Samurai Bond
Samurai Bonds are bonds issued on the Japanese capital market in Japanese yen by corporations, supranational organizations, and foreign governments. With the help of this bond, businesses and organizations can raise capital in Japan by tapping into the country’s deep pool of savings and investment. Samurai Bonds serve several purposes including helping issuers diversify their funding sources, providing access to the Japanese investor base, offering competitive pricing, lower borrowing costs compared to domestic markets and offer better yields than other fixed-income investments making them attractive to investors. In addition, the issuing entity can benefit from the lower cost of converting the proceeds of this bond to a different currency due to the varying preferences of the investors which depend on the market segments and distinctively affect the bond market.
Panda Bonds
Panda bonds are bonds issued in mainland China that are denominated in renminbi and are issued by non-Chinese entities. They give businesses a way to fund their operations in mainland China in RMB without taking on foreign exchange risks. This allows them to access a large pool of investors and obtain the renminbi (RMB) cash they require at competitive rates. Even though Panda Bonds have been existed for more than ten years, the PBOC’s expansion and a number of rule adjustments in 2015 saw them really take off.
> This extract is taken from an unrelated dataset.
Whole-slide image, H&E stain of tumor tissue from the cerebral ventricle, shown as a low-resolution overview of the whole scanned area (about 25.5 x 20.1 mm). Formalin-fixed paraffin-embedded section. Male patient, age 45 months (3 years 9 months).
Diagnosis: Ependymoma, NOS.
The National Association of Financial Market Institutional Investors (NAMFII) regulates the over-the-counter interbank market for Panda bonds, and the China Securities Regulatory Commission (CSRC) oversees the exchange market, which consists of the Shanghai and Shenzhen stock exchanges. The bonds naturally draw a majority of Chinese investors because they are marketed locally in China however because of access via Bond Connect, the Qualified Foreign Institutional Investor program, and the Interbank Market Scheme, the note’s investor base has lately expanded to match the issuers’ international reach.
The People’s Bank of China (PBoC), the State Administration of Foreign Exchange (SAFE), and the China Securities Regulatory Commission (CSRC) jointly issued a circular on 27th May 2022 to facilitate Foreign Institutional Investors to Invest in China’s Bond Market. The goal of the new regulations which will take effect on 1st January 2023 is to harmonize the requirements and entrance processes for foreign investment in China’s bond market.
Sukuk Bonds
Sukuk bonds are financial instruments such as Ijarah, Diminishing-Musharakah, Musharakah, Murabahah and Salam that comply with Shariah law and symbolize ownership of underlying assets. The embody undivided shares in the ownership of tangible assets linked to a specific investment projects or commercial enterprises as opposed to a traditional bond which reflects the issuer’s debt obligation.
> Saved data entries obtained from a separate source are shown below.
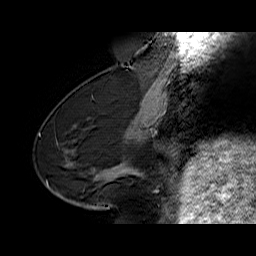
Breast MRI (dynamic contrast-enhanced), one sagittal slice. Position 27 of 60 along the scan axis. Dynamic contrast-enhanced series, time point 2 of 6 at this slice position (early post-contrast). 1.5 T. TE 6.4 ms, TR 32.9 ms. 4 mm slice thickness. 256 × 256 image matrix, field of view 200 × 200 mm. Female patient. From the clinical record (not read from this slice): setting: breast cancer imaged before/during neoadjuvant chemotherapy; receptor status: HR-positive, HER2-negative.
Structures marked on this image (semi-automatic segmentation, software-assisted and operator-edited):
- analysis volume of interest (the breast-tissue region the enhancement analysis was run in; not a lesion): bounding box (x1, y1, x2, y2) in pixels: (68, 154, 129, 203)
- tumour enhancement mask (voxels above the 100 % enhancement threshold inside the analysis volume of interest): (112, 169, 114, 171)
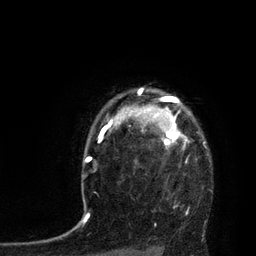
Breast MRI, one axial slice; position 66 of 80 along the scan axis; cropped to one breast; dynamic contrast-enhanced series, time point 2 of 7 at this slice position (early post-contrast); 3 T; TE 2.1 ms, TR 4.4 ms; 2 mm slice thickness; 256 × 256 image matrix, field of view 180 × 180 mm. Female patient.
Annotated regions visible in this slice (semi-automatic segmentation, software-assisted and operator-edited):
- enhancing-tissue mask used for the functional tumour volume (all voxels passing the contrast-enhancement thresholds inside the analysis volume; usually the tumour): bounding box (x1, y1, x2, y2) in pixels: (113, 89, 190, 149)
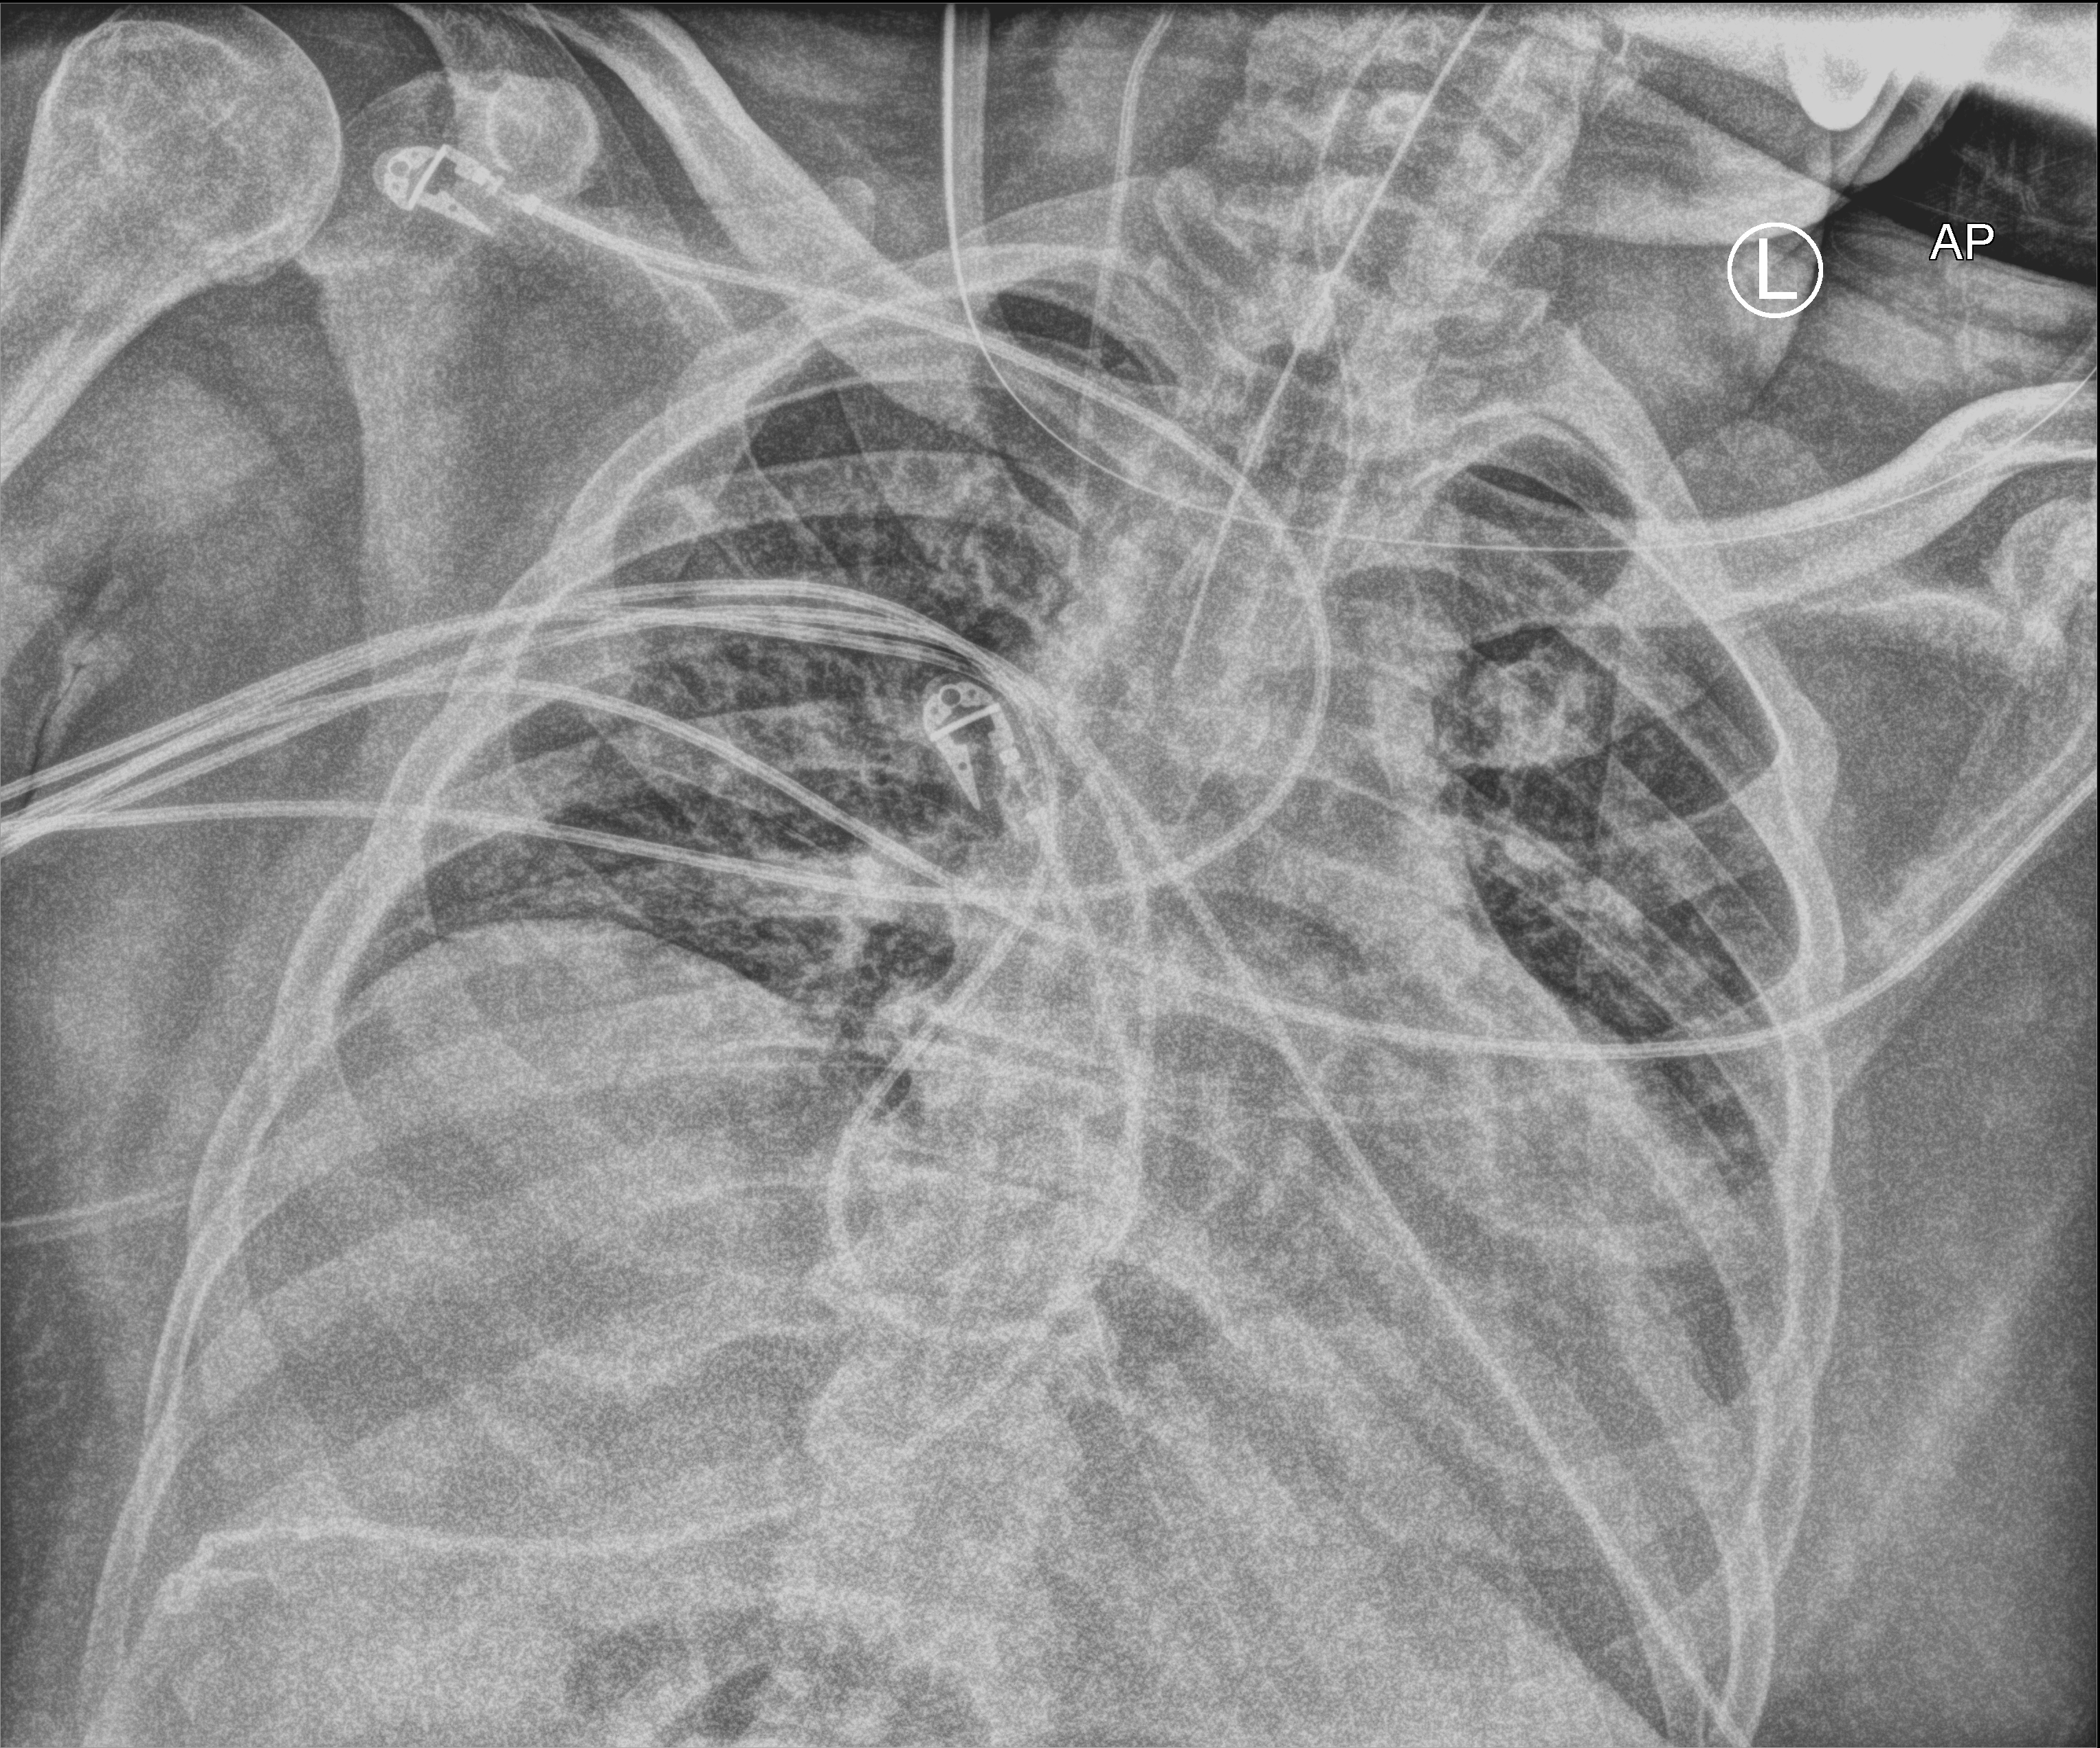
Bedside chest radiograph (computed radiography). Patient hospitalised with COVID-19; male, aged 18–59 years.
Hospital-stay facts (about this admission, not read from this image; timing relative to this image not recorded): admitted to intensive care during this hospital stay: yes; mechanically ventilated during this hospital stay: yes; other chronic lung disease (admission record): no.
Basically, Sukuk operates like this: an originator (business or government) that needs money first creates a Special Purpose Vehicle/Entity (SPV/SPE). After that, Sukuk certificates are issued by the SPV and sold to investors. These certificates are issued in the investor’s name and have the same value.
Issuing in the investor’s name contributes to proving that the holder is the one with ownership of the money obligations specified in the certificate. The originator purchases assets with the proceeds, which may be cash, real estate, usufructs, services, or a mix of these. Typically, the originator repurchases the asset from the SPV for a nominal value after the contract expires. The holders of Sukuk certificates receive the acquired proceeds from the SPV thereafter.